Cheryl Towne, stock control supervisor at the Glencliff Home for the Elderly and a member of SEA/SEIU 1984, attended the rally in support of SEIU 560.
Towne said the speakers were impressive.
“The students are behind the laborers down there and they brought up some pretty good facts that blew my mind,” Towne said.
Labor lawyer Jake Krupski told the crowd that in 2009, the college’s endowment lost 23 percent of its value, and the college announced $100 million in budget cuts; hundreds of employees were eventually lost through attrition and layoffs.
Since that time, SEIU 560 workers have seen their pensions slashed, no pay raises, and fewer insurance benefits for more money, despite the fact that the college has seen its net assets increase by $600 million in that time. Add to that physical growth at the college, including $40 million in upgrades to the college-run Hanover Inn. All the while, the number of non-union employees has grown by 3 percent since 2009.
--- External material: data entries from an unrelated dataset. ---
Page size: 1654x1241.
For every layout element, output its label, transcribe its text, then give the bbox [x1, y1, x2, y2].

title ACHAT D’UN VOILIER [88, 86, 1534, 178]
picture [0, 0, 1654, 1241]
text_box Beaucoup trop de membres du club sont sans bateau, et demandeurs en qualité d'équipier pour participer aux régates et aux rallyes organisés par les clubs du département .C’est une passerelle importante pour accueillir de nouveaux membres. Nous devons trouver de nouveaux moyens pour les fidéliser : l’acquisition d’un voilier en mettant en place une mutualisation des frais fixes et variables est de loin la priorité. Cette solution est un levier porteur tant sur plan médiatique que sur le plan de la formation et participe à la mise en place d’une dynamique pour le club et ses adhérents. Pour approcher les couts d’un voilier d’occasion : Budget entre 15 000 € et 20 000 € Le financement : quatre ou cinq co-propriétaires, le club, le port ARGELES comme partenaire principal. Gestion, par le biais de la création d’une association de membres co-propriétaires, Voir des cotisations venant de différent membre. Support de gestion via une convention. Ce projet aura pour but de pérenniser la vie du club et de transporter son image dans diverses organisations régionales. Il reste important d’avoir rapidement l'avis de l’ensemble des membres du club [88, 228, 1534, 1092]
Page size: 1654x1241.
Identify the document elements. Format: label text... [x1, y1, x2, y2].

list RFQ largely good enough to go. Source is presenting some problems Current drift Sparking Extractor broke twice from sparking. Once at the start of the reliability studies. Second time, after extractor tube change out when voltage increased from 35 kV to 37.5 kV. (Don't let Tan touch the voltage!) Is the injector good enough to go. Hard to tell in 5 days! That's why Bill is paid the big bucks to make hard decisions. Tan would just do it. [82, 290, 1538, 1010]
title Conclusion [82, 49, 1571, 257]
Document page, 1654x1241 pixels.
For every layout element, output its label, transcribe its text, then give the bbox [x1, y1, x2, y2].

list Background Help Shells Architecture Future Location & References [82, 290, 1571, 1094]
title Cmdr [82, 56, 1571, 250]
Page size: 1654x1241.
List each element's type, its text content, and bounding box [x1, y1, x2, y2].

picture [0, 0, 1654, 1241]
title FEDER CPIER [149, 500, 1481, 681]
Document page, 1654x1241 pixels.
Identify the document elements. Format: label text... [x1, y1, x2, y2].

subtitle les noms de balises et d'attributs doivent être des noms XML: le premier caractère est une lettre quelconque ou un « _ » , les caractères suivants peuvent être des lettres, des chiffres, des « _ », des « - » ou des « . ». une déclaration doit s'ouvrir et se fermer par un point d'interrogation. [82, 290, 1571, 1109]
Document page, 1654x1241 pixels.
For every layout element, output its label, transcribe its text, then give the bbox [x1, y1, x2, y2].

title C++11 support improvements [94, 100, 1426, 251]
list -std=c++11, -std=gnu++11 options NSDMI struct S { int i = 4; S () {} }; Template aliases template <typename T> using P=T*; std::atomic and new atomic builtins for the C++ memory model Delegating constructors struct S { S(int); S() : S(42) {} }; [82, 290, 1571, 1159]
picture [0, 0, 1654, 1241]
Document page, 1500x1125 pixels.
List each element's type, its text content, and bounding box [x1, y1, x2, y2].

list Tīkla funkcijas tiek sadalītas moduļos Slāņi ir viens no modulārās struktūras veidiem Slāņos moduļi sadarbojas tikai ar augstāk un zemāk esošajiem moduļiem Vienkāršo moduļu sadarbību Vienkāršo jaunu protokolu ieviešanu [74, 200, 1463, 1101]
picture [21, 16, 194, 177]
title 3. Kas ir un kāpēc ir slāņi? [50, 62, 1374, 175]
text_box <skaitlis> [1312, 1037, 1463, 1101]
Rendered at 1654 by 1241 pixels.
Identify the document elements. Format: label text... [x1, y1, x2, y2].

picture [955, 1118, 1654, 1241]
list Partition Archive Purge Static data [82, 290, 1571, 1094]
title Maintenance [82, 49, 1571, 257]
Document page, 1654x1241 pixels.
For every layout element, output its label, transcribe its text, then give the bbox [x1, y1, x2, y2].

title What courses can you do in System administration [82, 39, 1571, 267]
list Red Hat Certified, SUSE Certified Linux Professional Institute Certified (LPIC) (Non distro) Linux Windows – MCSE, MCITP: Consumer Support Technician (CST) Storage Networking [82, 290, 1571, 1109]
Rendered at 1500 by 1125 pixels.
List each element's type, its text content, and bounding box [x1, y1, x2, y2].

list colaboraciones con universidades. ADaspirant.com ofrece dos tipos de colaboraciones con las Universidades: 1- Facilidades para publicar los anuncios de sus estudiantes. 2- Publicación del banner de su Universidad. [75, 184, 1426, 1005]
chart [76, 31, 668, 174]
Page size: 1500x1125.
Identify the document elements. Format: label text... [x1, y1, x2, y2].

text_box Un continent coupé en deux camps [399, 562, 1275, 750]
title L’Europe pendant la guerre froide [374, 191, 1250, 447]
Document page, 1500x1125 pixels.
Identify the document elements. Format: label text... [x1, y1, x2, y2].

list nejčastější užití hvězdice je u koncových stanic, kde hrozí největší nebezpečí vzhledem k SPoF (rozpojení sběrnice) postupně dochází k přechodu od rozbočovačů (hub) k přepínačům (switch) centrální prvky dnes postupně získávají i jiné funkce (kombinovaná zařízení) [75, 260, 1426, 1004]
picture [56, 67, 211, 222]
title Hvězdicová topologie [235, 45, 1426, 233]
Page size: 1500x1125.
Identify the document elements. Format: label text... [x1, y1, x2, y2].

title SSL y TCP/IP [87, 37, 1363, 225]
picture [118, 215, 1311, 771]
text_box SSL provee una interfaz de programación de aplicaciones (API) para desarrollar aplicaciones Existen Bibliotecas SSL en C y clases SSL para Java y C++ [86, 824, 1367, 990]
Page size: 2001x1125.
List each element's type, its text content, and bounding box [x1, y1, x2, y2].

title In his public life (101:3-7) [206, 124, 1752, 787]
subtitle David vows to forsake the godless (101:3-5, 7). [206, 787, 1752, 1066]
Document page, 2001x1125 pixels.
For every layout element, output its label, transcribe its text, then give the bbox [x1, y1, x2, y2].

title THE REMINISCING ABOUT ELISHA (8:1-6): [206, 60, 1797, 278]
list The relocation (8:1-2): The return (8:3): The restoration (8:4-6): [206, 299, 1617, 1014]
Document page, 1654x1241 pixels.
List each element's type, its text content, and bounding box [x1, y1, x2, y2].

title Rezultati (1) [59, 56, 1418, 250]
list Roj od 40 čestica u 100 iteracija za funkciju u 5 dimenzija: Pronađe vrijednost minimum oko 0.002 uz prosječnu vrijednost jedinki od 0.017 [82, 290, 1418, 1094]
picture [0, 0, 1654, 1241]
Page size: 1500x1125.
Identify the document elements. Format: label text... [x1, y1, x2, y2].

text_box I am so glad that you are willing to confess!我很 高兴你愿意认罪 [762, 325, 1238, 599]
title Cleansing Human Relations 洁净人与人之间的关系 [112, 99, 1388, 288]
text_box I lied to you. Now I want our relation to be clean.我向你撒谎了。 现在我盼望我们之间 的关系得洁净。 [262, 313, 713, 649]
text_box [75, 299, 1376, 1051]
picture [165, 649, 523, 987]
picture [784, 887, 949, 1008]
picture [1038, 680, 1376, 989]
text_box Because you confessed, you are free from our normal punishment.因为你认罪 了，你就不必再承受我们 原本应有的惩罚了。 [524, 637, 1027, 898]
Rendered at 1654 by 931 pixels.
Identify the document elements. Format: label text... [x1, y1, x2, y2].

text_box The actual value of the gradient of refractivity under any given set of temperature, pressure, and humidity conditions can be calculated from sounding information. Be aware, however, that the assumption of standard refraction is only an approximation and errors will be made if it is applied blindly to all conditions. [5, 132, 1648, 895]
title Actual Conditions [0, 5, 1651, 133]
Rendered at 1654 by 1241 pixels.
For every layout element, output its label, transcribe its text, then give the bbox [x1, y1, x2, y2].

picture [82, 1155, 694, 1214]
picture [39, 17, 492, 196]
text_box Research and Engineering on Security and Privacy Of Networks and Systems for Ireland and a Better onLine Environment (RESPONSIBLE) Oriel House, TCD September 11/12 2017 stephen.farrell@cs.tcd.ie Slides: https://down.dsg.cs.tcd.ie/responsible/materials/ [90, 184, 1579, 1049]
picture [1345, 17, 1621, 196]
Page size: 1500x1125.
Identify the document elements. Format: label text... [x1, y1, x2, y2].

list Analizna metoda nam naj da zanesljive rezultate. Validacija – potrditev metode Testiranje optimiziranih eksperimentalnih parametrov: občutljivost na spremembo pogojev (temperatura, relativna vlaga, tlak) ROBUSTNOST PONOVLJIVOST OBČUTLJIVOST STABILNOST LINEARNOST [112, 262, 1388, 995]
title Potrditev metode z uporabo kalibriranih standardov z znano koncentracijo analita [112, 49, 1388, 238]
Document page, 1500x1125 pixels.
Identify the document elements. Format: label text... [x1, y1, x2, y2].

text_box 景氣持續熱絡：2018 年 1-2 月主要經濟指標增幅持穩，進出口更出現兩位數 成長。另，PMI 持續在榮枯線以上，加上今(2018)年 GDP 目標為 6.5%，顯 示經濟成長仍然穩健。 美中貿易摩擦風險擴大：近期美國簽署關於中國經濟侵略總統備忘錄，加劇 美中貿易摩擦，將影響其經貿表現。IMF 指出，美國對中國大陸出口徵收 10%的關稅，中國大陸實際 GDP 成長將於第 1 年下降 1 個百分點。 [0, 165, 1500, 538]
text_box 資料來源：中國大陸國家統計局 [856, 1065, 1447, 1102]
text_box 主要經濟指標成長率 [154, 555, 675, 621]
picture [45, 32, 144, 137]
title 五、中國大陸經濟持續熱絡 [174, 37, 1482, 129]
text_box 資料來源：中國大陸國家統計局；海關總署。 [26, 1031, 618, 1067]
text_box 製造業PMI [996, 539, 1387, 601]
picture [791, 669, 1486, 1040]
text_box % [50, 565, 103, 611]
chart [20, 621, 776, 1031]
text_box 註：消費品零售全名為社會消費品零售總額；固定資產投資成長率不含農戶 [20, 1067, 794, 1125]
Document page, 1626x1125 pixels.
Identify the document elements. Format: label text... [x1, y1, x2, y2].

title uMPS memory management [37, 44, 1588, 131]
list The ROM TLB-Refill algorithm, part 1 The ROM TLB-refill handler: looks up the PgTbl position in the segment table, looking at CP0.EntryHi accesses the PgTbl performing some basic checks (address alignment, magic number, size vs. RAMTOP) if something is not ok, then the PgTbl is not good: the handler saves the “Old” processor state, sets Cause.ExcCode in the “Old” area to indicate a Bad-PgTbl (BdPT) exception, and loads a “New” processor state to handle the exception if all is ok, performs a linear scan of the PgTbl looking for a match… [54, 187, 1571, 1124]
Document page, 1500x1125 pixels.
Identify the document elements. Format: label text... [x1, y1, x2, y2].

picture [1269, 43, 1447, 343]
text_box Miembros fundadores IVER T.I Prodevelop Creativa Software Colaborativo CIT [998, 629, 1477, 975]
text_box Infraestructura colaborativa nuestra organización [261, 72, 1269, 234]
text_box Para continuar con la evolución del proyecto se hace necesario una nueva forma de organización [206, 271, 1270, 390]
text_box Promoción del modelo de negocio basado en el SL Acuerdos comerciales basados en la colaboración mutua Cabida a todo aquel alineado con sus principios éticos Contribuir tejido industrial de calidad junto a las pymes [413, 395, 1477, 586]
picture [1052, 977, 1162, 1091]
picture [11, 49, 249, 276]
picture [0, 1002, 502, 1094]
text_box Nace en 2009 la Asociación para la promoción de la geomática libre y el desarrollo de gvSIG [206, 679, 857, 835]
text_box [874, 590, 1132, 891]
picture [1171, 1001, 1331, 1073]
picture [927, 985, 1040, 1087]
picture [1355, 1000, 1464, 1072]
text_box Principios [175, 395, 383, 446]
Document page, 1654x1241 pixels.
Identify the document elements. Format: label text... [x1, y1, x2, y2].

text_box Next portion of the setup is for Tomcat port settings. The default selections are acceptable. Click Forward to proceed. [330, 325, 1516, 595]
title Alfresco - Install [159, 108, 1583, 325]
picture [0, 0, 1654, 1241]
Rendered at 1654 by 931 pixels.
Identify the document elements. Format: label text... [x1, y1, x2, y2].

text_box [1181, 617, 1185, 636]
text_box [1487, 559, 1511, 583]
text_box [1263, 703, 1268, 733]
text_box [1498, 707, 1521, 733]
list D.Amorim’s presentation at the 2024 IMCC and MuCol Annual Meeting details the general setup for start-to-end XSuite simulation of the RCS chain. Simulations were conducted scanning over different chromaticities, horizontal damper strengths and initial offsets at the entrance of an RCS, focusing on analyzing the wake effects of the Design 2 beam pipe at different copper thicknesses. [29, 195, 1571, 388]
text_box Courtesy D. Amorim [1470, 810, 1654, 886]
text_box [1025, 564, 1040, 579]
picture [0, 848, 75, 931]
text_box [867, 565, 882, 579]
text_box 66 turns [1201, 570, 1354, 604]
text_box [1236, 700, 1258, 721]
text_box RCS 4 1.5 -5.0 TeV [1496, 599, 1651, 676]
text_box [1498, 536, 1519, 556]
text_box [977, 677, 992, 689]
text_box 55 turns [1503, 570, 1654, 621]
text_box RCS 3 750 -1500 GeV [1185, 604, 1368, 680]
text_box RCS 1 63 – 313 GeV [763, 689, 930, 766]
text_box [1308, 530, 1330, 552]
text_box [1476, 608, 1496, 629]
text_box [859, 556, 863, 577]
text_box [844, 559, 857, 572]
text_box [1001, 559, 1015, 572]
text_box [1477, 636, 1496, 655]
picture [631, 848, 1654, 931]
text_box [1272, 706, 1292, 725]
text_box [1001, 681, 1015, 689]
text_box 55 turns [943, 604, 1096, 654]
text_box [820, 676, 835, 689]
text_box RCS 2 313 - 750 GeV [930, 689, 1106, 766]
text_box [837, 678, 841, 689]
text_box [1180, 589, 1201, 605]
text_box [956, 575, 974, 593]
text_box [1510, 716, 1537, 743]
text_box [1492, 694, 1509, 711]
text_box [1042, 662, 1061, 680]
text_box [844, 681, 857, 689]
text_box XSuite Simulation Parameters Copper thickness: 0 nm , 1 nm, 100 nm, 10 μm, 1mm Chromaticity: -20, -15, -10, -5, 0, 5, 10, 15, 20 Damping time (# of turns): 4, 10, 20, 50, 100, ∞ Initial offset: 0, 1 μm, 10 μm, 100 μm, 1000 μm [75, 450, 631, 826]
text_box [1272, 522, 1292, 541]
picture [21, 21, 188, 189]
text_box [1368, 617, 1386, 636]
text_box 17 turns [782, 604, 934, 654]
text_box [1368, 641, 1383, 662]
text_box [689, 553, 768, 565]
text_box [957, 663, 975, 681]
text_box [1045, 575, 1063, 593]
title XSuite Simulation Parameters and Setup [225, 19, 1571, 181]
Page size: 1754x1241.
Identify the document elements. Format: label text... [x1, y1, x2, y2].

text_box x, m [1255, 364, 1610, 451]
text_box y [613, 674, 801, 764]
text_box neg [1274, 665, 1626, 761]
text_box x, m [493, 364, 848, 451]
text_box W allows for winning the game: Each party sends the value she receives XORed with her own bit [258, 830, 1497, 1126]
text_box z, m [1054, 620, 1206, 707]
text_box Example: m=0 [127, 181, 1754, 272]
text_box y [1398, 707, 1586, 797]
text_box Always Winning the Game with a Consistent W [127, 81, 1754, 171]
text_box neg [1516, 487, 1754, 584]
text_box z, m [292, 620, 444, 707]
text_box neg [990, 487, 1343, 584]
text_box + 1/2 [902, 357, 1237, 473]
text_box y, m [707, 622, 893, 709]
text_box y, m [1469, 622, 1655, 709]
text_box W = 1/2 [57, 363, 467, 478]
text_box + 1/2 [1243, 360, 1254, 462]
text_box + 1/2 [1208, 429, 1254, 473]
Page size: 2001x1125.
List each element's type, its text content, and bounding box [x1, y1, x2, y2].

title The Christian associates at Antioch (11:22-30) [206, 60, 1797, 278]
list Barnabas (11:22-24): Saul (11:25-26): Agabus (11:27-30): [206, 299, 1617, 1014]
This hacking away at workers’ rights fit well with a central tone of Sanders’ tour through New Hampshire. In an interview with the Portsmouth Herald previewing his visits, Sanders, an independent from Vermont, took aim at the slash-and-burn politics of the Mitt Romney campaign.
“The idea of making drastic cuts to senior programs including Medicare, and to Medicaid, and giving huge tax breaks to the wealthiest Americans, is in my mind not only immoral, it’s bad economic policy,” he said. “I am a very strong advocate for grass-roots politics, and I want to talk about these issues in more than 30-second sound bites.”
Frank Marcelleno said he was at an earlier union event in Hanover but heard Sanders speak at a rally later in the day in Concord. Marcelleno said the senator didn’t sugarcoat things.
“There was nothing terribly encouraging about what he said,” Marcelleno said. “The guy is a terrific voice for the middle class, and the poor as well.”
“He’s very dynamic and he didn’t want to paint a rosy picture, and he did not,” he said.
If you missed Sanders last week, you can hear him speak at a free brunch event at 10 a.m. Saturday in Portsmouth.